Schauen wir also auf die andere Seite, die Einnahmen: Viele sind von der Gemeinde nicht zu beeinflussen. Der Anteil aus Umsatzsteuern, die Kreisumlagen und Co. Hmm, vllt. die Hundesteuer? …. Nun ja, auch wenn viele Hundebesitzer sich ggf. denken, dass Gemeinden sich daran eine goldene Nase verdienen, so muss ich diese Leute enttäuschen. Die Hundesteuer macht einen einstelligen niedrigen Prozentsatz des gesamten Kuchens aus.

Tatsächlich gibt es nur eine wirkliche Stellschraube für die Gemeinde: Die Gewerbesteuer. Diese wurde vor nicht all zu langer Zeit erst von der Gemeinde angehoben. Ohne diesen Schritt wäre die Situation wohl noch brenzlicher. Aber insbesondere kleinere Gewerbetreibende fühlen sich durch diesen Schritt in ihrer Existenz bedroht. Nur um eben das Verständnis für die Politik zu schaffen: Wenn wie oben geschrieben die Kommunalaufsicht das Ruder übernimmt, dann wird dieser Steuersatz auf den Höchstsatz angehoben!

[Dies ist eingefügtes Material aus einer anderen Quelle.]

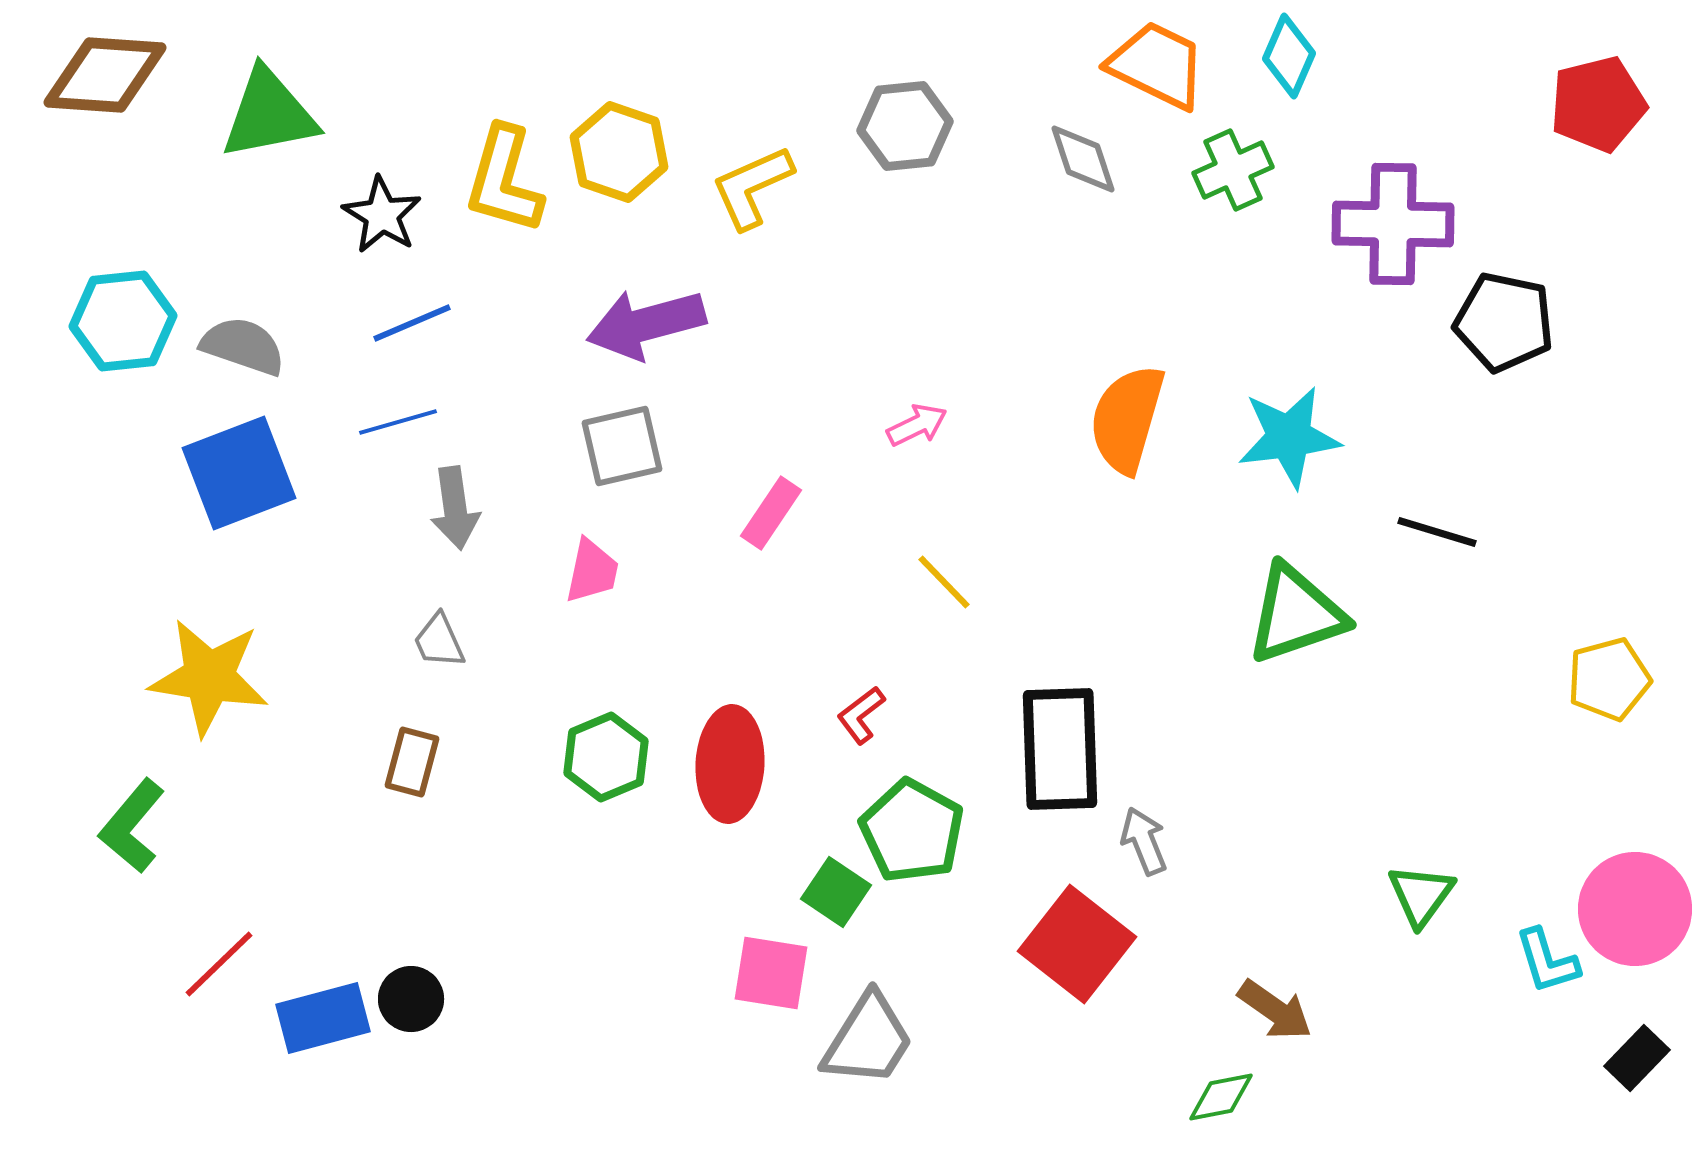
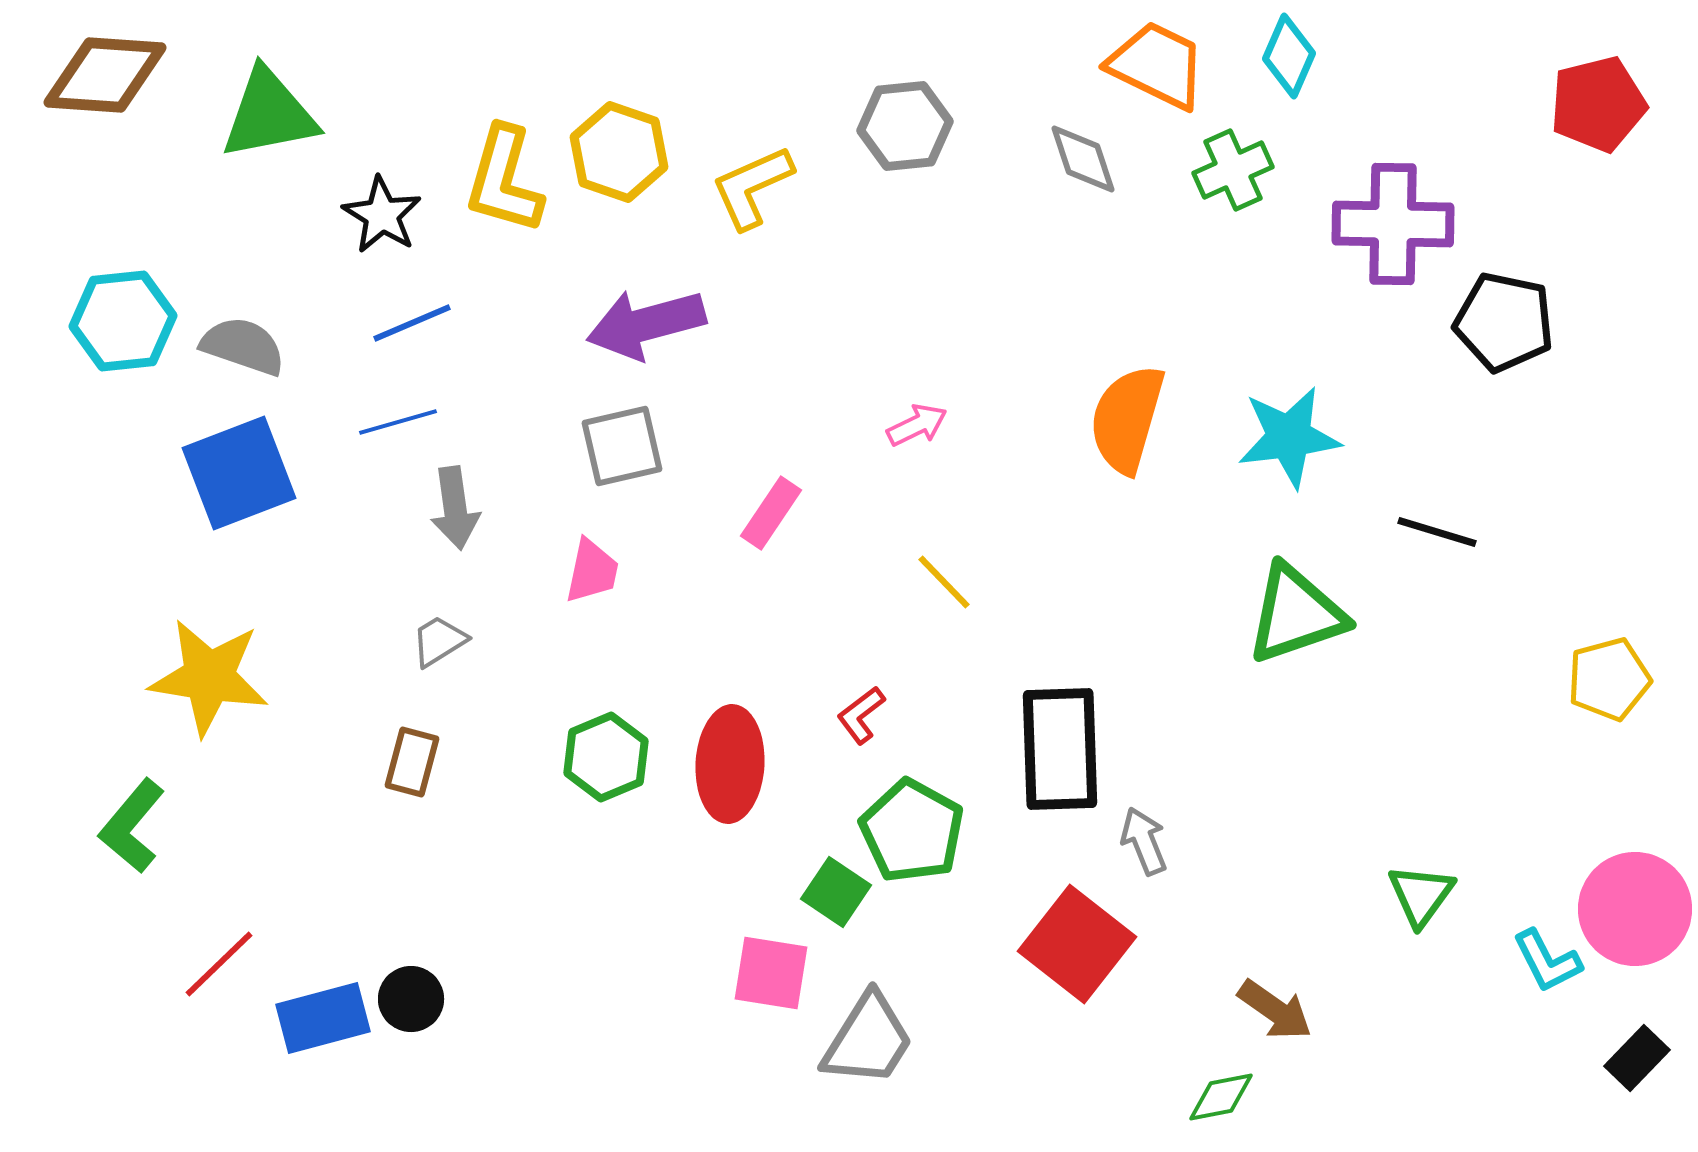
gray trapezoid at (439, 641): rotated 82 degrees clockwise
cyan L-shape at (1547, 961): rotated 10 degrees counterclockwise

Ich vermute das sollte grundsätzlich kein Ziel einer Gemeinde sein. Auch im Sinne der Gewerbetreibenden. Aber wie schaffen wir es, dass wir den Kleinen helfen? Große Konzerne und Handelsketten wie Aldi, Netto, Lidl haben es nicht so schwer. Ehrlich gesagt ist es ihnen vermutlich auch egal, wie hoch die Gewerbesteuer vor Ort ist. Sie sind einfach da und machen ihren Umsatz. Auch Reichelt dürfte es wenig tangieren, so ist das Unternehmen genau da tätig, wo die Zukunft liegt: Im Internet!

Ich möchte an dieser Stelle einen kleinen Exkurs zum Strukturwandel machen: Das Internet ist der heißeste Scheiß in Sachen Einzelhandel. Riesen wie amazon beherrschen den Markt und erhöhen den Druck auf Einzelhändler in den Innenstädten und Gemeinden. Das ist gewiss auch hier in unserem Dorf zu spüren. Diese Entwicklung ist allerdings nicht neu! Vor 20 Jahren wurden kleinere Fachhändler durch Konzerne wie MediaMarkt und Expert verdrängt, die Gemeinden gingen bewusst darauf ein, dass sie in den Innenstädten ggf. 5 Arbeitsplätze riskieren, dafür aber auf der grünen Wiese 20 neue schaffen.

Ähnlich ist es heute. Es wird schwer werden die Menschen davon zu überzeugen nicht im Internet einzukaufen, so sind die Kosten (Miete, Energie, Personal,…) für Versandhäuser ja auch deutlich geringer und sie können bessere Preise anbieten. Diesen Wandel aufzuhalten ist ohne Verbote oder zusätzliche Steuern nicht aufzuhalten. Auch mit diesen Maßnahmen wird sich der Online-Handel weiter durchsetzen. Also wie passt das nun zu Sande und den Gewerbesteuern?

Damit eine Erhöhung der Gewerbesteuer nicht die kleinsten, ohnehin schon gebeutelten Gewerbetreibenden trifft, muss man ihnen unter die Arme greifen. Der Wirtschaftsförderungsverein sollte aus den Mehreinnahmen einen großen Teil bekommen um den Selbstständigen dann unter die Arme greifen zu können. Wir müssen diese Unternehmen fit für die Zukunft machen und ihnen zeigen, wie sie wettbewerbsfähig bleiben können. Mit dem richtigen Know How im Verein vereint und den finanziellen Mitteln hilft das mehr als jede Paket-Steuer.

So kann der Verein beispielsweise die Infrastruktur für den Online-Handel zur Verfügung stellen und kostenfrei betreuen. Für unsere Gastronomen ein Bestellsystem programmieren, was ohne die Gebühren auskommt, wie beispielsweise Lieferando und Co. Die Mehrausgaben der einzelnen fließen also direkt in die eigene Zukunft des Unternehmens. Die Großen helfen den Kleinen und auch die Gemeinde gewinnt ein Stück finanzielle Unabhängigkeit.